- The Washington Times - Sunday, November 18, 2018

Sen. Lindsey Graham of South Carolina is poised to become the GOP point-man on the Senate Judiciary Committee, where he promises his top priority will be to push through President Trump’s court nominations.

While Mr. Graham’s post will have to be ratified by senators next year, his path to the chairmanship cleared up after the current committee chief, Sen. Chuck Grassley, said Friday he’ll take over the Senate Finance Committee in the new Congress.

Mr. Grassley has earned a reputation as a hard-nosed advocate for the president’s judicial picks, and Mr. Graham has vowed an even more aggressive approach, after having become enraged over how Democrats treated Supreme Court Justice Brett M. Kavanaugh’s nomination.

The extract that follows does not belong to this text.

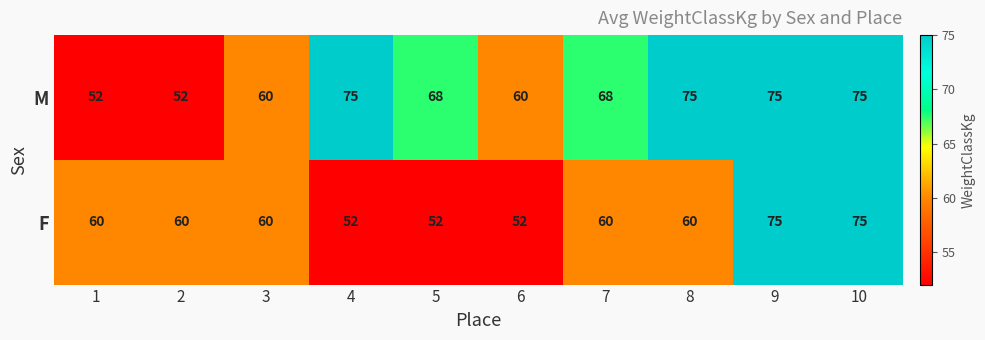

The F series shows 103 at 2. True or false?

False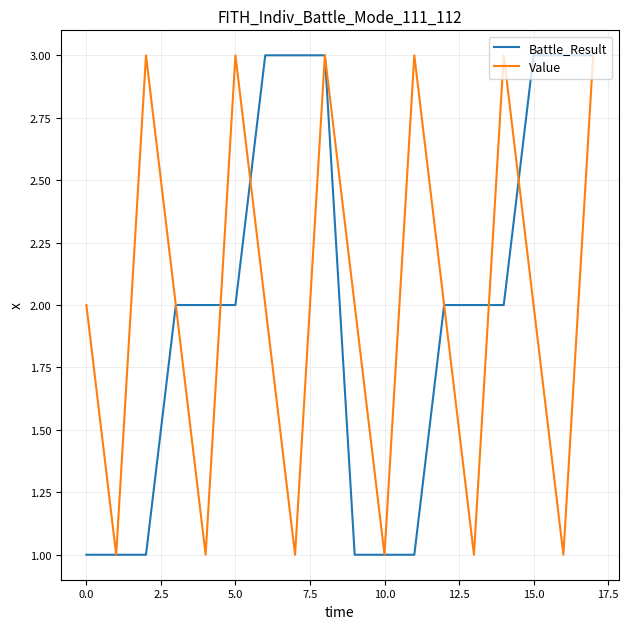

What is the minimum value shown in the chart?

1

“If I am fortunate enough to be selected by my colleagues to serve as chairman, I will push for the appointment and Senate confirmation of highly qualified conservative judges to the federal bench and aggressive oversight of the Department of Justice and FBI,” Mr. Graham said Friday afternoon.

Those are the sorts of issues that also are likely to appeal to South Carolina conservatives, a population Mr. Graham needs as he prepares a re-election bid in 2020.

“If he is successful in pushing through appointments, he might even get the president to personally endorse him, which would play well in South Carolina,” said Robert Henry Cox, a political science professor at the University of South Carolina.

That would complete a major transition for the two men, who sparred as presidential candidates in 2016 but have since forged a powerful partnership.

Sen. Dianne Feinstein of California, ranking Democrat on the Judiciary Committee, said she expects to find areas of agreement with Mr. Graham.

Sen. Richard Blumenthal, Connecticut Democrat, said he thinks the South Carolina Republican would be a “distinguished chair.”

Whether that reflects true feelings, Senate collegiality or fear of angering the incoming chairman, those bipartisan sentiments are not shared by liberal advocacy groups.

“Sen. Graham’s theatrics during the Kavanaugh hearings were reprehensible,” said Marge Baker, executive vice president of People for the American Way, adding that Republicans maltreated Christine Blasey Ford, the woman who came forward to claim the judge attempted to rape her at a high school house party in the 1980s.

No contemporaneous corroborating evidence was found, and people Ms. Blasey Ford cited as witnesses refuted her claims. Yet her allegations exposed deep divisions, and she remains a rallying cry for the left.

“I think the way in which he horribly and so disrespectfully dismissed Dr. Ford’s allegations and the threatening tone he used against the Democrats — his colleagues who were doing their job — was just really frightening,” Ms. Baker said.

Mr. Graham, one of only a handful of GOP senators to vote for President Obama’s two Supreme Court picks, said he was stunned that only one Democrat backed both of President Trump’s picks.

He said the treatment of Justice Kavanaugh was a major turning point.

“If I am chairman next year I will remember this,” Mr. Graham vowed during the committee’s vote on the nominee. “There’s the process before Kavanaugh and the process after Kavanaugh. If you want to vet the nominee, you can. If you want to delay things until after the election, you cannot. If you try to destroy somebody, you will not get away with it.”

He later told radio show host Hugh Hewitt that as chairman, he will not allow Democrats to turn the “blue slip” process, a courtesy that allows senators to stymie a president’s judicial nominations from their states.

With Mr. Grassley leading the charge, the Senate has confirmed 84 federal judges. There are more than 136 federal judiciary vacancies, giving Mr. Graham plenty of room for action.

Beyond judges, the Judiciary Committee is ground zero for immigration debates, Mr. Trump’s new push for sentencing and prison reforms, and all things having to do with the Justice Department and the FBI, which are facing criticism over their investigations of the 2016 campaign.

“There are a lot of things we can do on that committee in a bipartisan fashion,” Mr. Graham said Sunday on NBC News.